*** SUPPLIED MATERIAL Section Begins ***

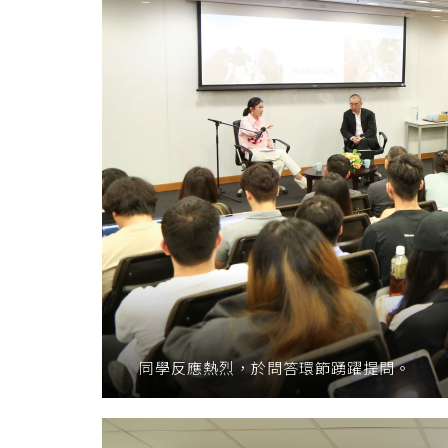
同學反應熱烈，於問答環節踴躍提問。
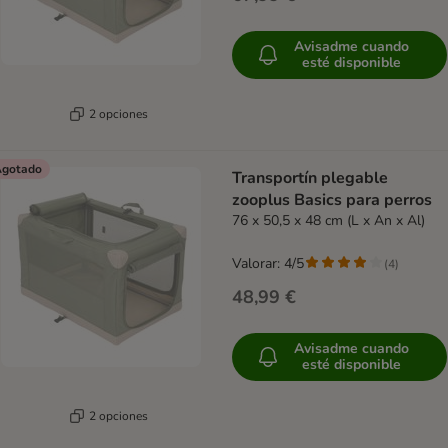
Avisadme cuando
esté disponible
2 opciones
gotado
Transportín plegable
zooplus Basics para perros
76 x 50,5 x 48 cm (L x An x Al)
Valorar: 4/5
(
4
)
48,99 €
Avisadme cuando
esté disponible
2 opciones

*** SUPPLIED MATERIAL Section Ends ***

§ **TO-DO ITEM**: Every line above is to be reproduced verbatim, and the pictures are to be omitted.

§ **OUTPUT FOR THIS TASK**:
同學反應熱烈，於問答環節踴躍提問。
Avisadme cuando
esté disponible
2 opciones
gotado
Transportín plegable
zooplus Basics para perros
76 x 50,5 x 48 cm (L x An x Al)
Valorar: 4/5
(
4
)
48,99 €
Avisadme cuando
esté disponible
2 opciones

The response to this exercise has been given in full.